The film is set forty years in the future in a world where the West has decided to eliminate AI after it nuked LA, but for some unknown reason "New Asia" has decided it's cool with being out-evolved. For now, the US has the upper hand thanks to a suspiciously Death-Star hover-nuke called Nomad that can take out enemies at will, napalm-in-the-morning style. But New Asia is fighting back: its mysterious scientist Namrata has created a new AI that can neutralise any other tech, embodied in a cute little Cylon child. 

That's about as much actual sci-fi as we get. The film seems far more concerned with moody action sequences in beautifully evocative Asian settings. These hinge on John David Washington's US soldier Joshua being on the lam with the aforementioned Golden Child (Madeleine Yuna Voyles) as they search for Namrata and Joshua's Asian wife Maya (Gemma Chan in a hugely underwritten part).  There are some car chases and a lot of shooting. Ken Watanabe has a rather moving cameo.  But the overwhelming feeling I had was, come on, are we there yet? And when we do finally get there, it's all so underwhelming, and indeed laughable (poor Allison Janney!)

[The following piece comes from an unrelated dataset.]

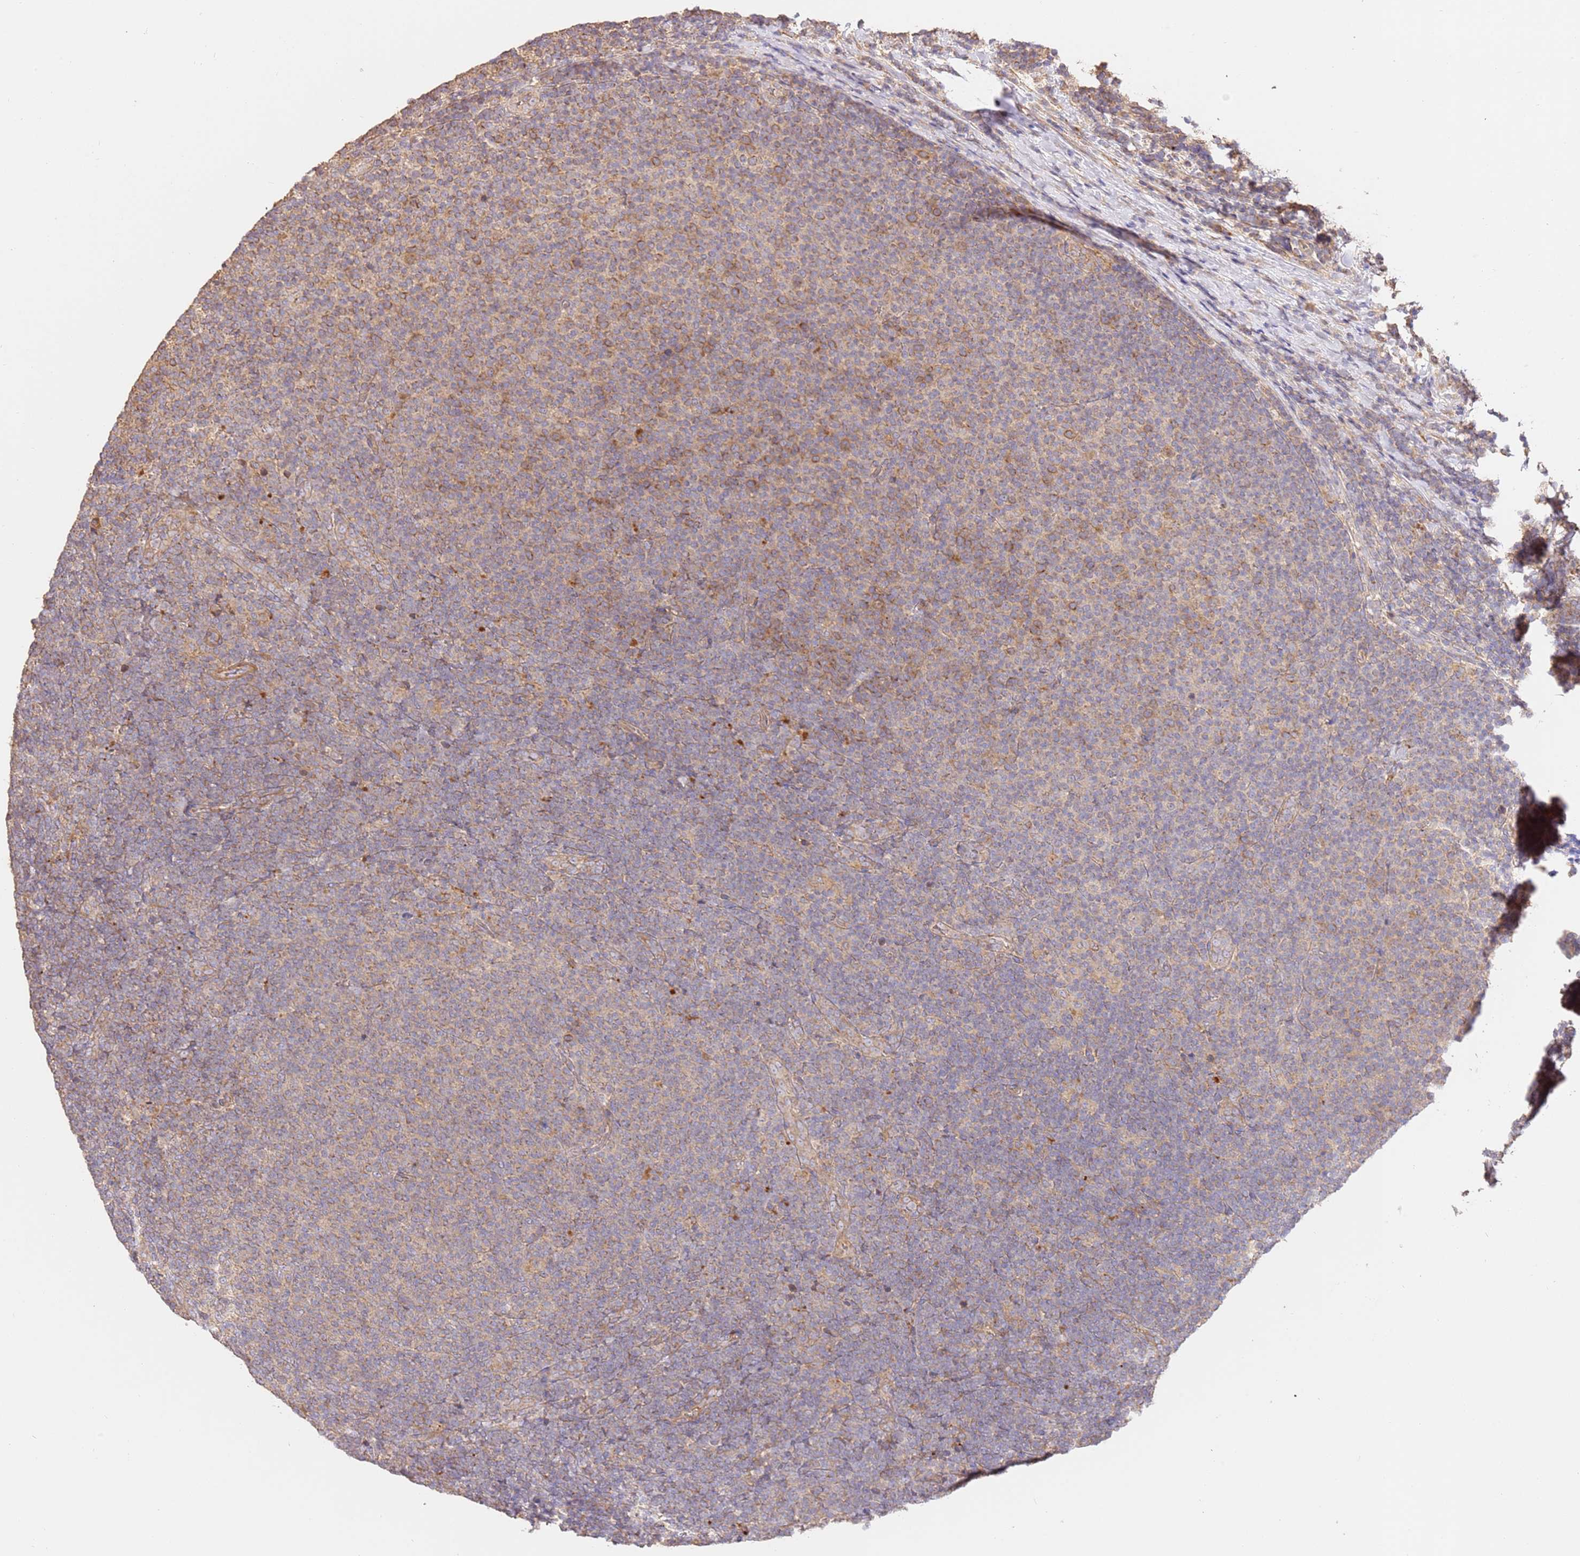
{"staining": {"intensity": "weak", "quantity": "25%-75%", "location": "cytoplasmic/membranous"}, "tissue": "lymphoma", "cell_type": "Tumor cells", "image_type": "cancer", "snomed": [{"axis": "morphology", "description": "Malignant lymphoma, non-Hodgkin's type, Low grade"}, {"axis": "topography", "description": "Lymph node"}], "caption": "Human lymphoma stained with a brown dye reveals weak cytoplasmic/membranous positive expression in about 25%-75% of tumor cells.", "gene": "CEP55", "patient": {"sex": "male", "age": 66}}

The overall impression I get is that Gareth Edwards has made a film that looks fantastic, and imagines a beautiful, grungy, lived-in world.  But his choice to set the action in Asia and to use the Golden Child trope is problematic. His writing is very thin, and this hamstrings his actors. An example of the bad writing is given below: warning it contains spoilers.

THE CREATOR is rated PG-13 and has a running time of 133 minutes. It is on global release.


SPOILERS:  If Maya is so clever she can create advanced tech-neutralising AI, how come she's not so smart to see her husband is a spy? Is New Asia cool with AI because it knows AI didn't nuke LA? If so why not just tell the West? If not then why?